Electronic signatures (e-signatures)

  • Elements of an e-signature. The e-signature must contain the signer’s printed name, the date and time of execution, and the meaning associated with the signature. An e-signature should be linked to the respective electronic record.
  • Method of e-signature. Part 11 does not specify a particular method that must be used. Methods such as computer-readable ID cards, biometrics, digital signatures, and username and password combinations may be acceptable methods.
  • Letters of nonrepudiation. Each e-signature user must send to FDA a letter of nonrepudiation certifying that the e-signature is intended to be the legally binding equivalent of a traditional handwritten signature.
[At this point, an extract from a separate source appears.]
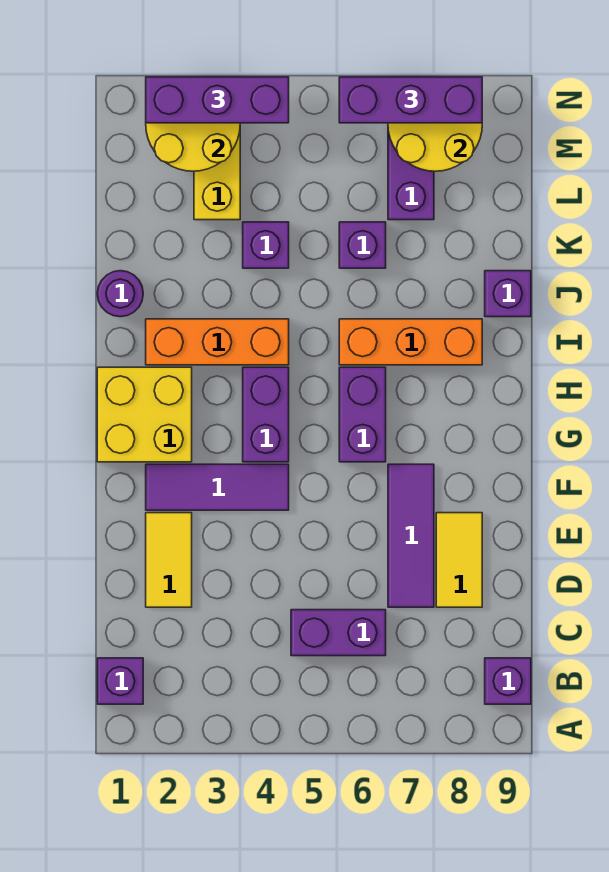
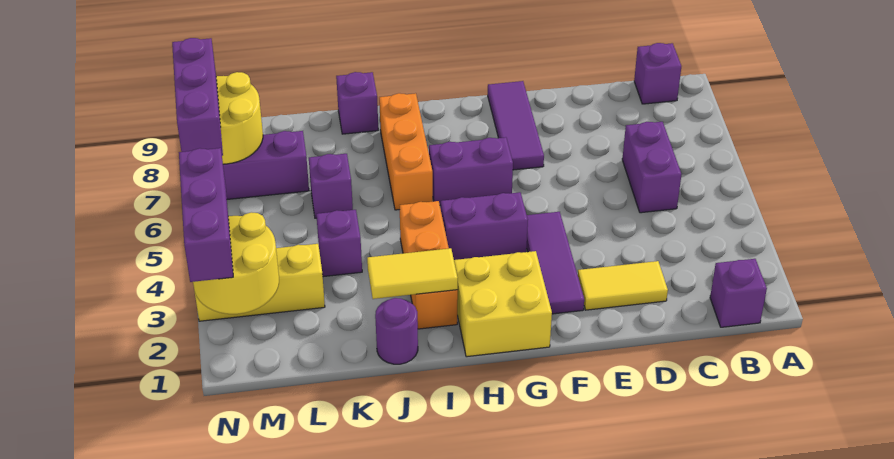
purple 1x3 tile [388,464,434,607] -> purple 1x3 tile turned to [488,81,544,170]
yellow 1x2 tile [436,513,482,607] -> yellow 1x2 tile moved to [367,248,458,299]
Use of AI in clinical investigations

One topic that was absent from the final guidance was the use of artificial intelligence (AI) in clinical investigations to support compliance with Part 11. Clinical trial sponsors and other regulated entities have begun using AI and machine learning tools to assist in maintaining compliance with Part 11. For example, AI features – such as face or voice recognition – have been implemented to authenticate e-signature users. Machine learning can then be used to detect suspicious activity. In addition, many DHTs may be AI-enabled with embedded algorithms, or AI may be used on the data once collected, such as for cleaning and curation. AI also is used to extract large volumes of real-world data from electronic health records and medical claims.5 To date, FDA has yet to specifically reference how to account for AI, though it remains a regulated entity’s responsibility to ensure compliance with the FDCA and its implementing regulations when incorporating AI into operations, including Part 11.

Notes
  1. In addition, the sponsor must ensure that any foreign study used to support an IND complies with 21 CFR 312.120.
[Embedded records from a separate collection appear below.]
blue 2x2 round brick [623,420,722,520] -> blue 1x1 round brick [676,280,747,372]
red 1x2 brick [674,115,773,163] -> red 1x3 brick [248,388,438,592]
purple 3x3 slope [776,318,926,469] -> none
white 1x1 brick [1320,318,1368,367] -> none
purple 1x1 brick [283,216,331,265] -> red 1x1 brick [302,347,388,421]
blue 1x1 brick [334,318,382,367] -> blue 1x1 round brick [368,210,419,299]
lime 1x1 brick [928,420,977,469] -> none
  2. “Regulated entities,” as used in the final guidance, refers to sponsors, CROs, clinical investigators and IRBs, to the extent they are responsible for regulatory obligations under a predicate rule to which the recommendations in the guidance pertain. “Predicate rule” refers to any requirements set forth in the Federal Food, Drug, and Cosmetic Act (FDCA), the Public Health Service Act (PHSA) and FDA regulations other than Part 11.
  3. FDA released a final guidance document in December 2023 on the use of DHTs for remote data acquisitions in clinical investigations.
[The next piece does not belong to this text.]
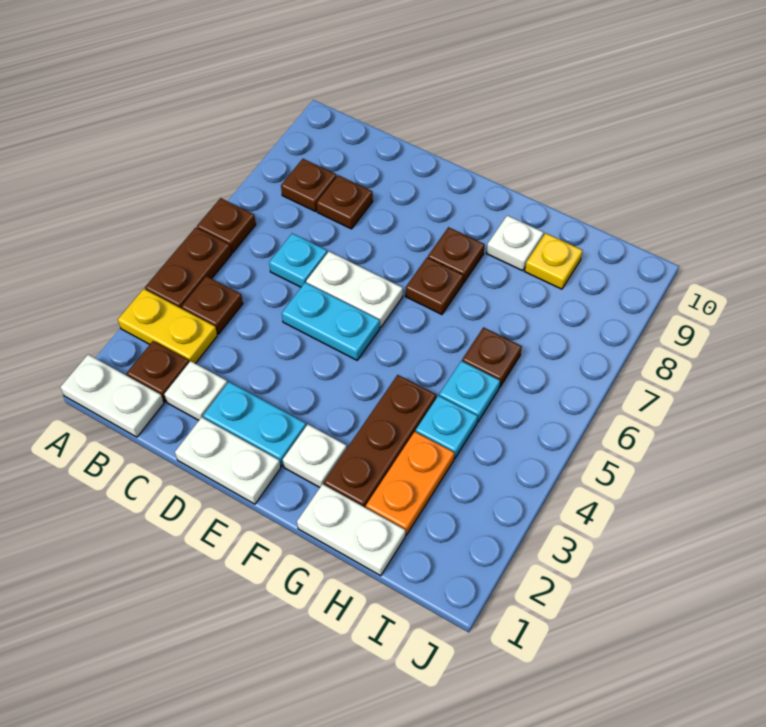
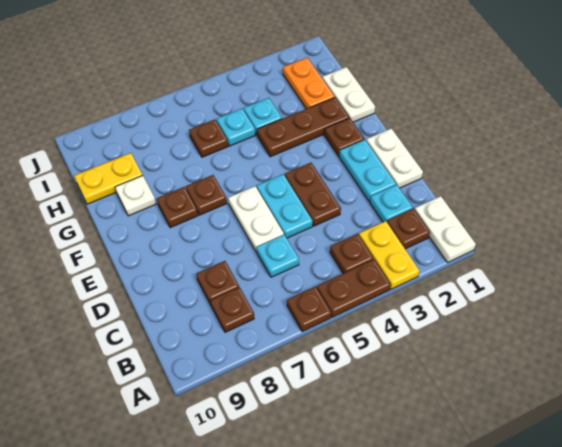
white 1x1 plate [164,361,227,420] -> cyan 1x1 plate [370,185,413,222]
none -> brown 1x2 plate [285,163,341,226]
white 1x1 plate [283,425,347,487] -> brown 1x1 plate [324,118,364,156]
orange 1x2 plate [366,432,454,535] -> orange 1x2 plate turned to [283,58,335,109]
yellow 1x1 plate [525,233,583,289] -> yellow 1x2 plate [74,153,143,204]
  4. For purposes of the guidance, “data originator” means “each data element is associated with an origination type that identifies the source of its capture in the eCRF [electronic case report form]. This could be a person, a computer system, a device, or an instrument that is authorized to enter, change, or transmit data elements into the eCRF (also sometimes known as an author).” FDA, Guidance for Industry, Electronic Source Data in Clinical Investigations, September 2013.
  5. In July 2024, FDA released a final guidance document on use of real-world data gathered from electronic health records and medical claims data to support regulatory decision-making for drug and biological products.